● Exercise directions
Scan the listing below and copy every line holding "Running".

● Material provided
◇ ◇ ◇ ◇ ◇ ◇ ◇

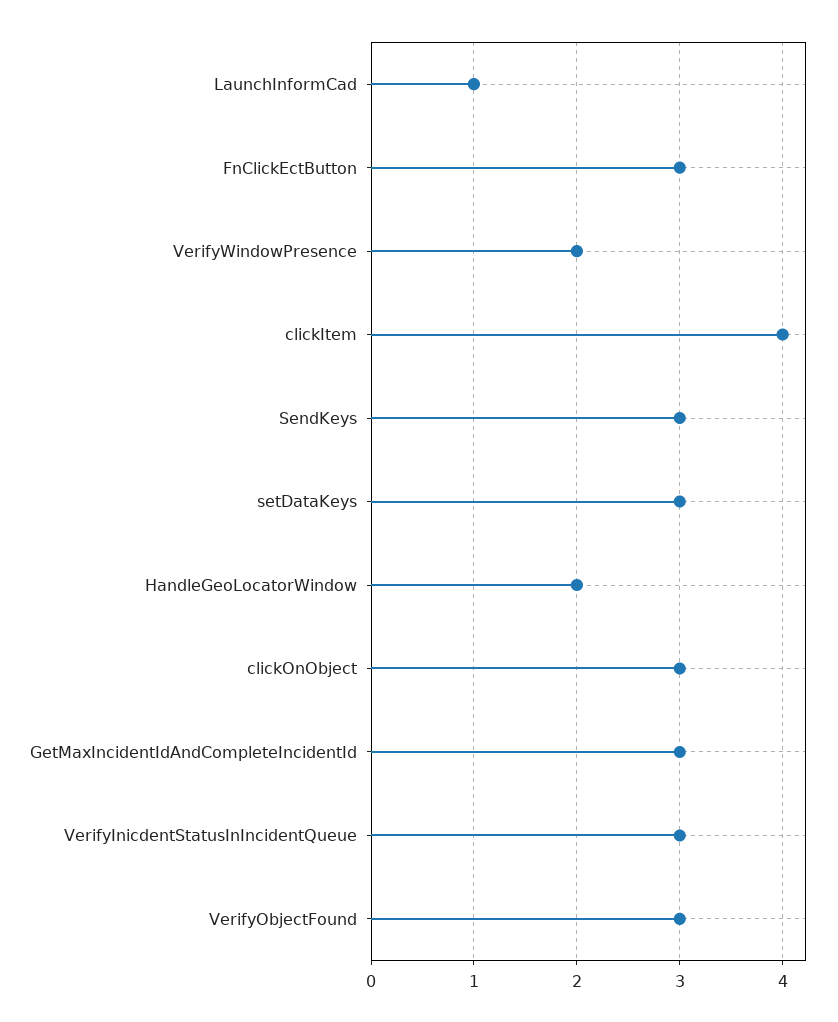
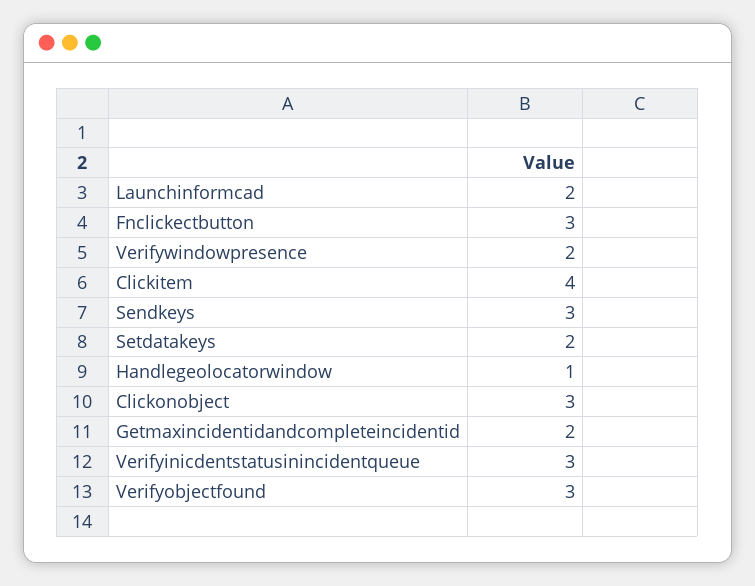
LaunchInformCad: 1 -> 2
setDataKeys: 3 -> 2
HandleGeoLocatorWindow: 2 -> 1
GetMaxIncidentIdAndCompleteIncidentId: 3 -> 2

◇ ◇ ◇ ◇ ◇ ◇ ◇

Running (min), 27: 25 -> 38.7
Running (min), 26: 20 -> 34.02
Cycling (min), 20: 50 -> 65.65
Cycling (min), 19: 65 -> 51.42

◇ ◇ ◇ ◇ ◇ ◇ ◇

● Response
Running (min), 27: 25 -> 38.7
Running (min), 26: 20 -> 34.02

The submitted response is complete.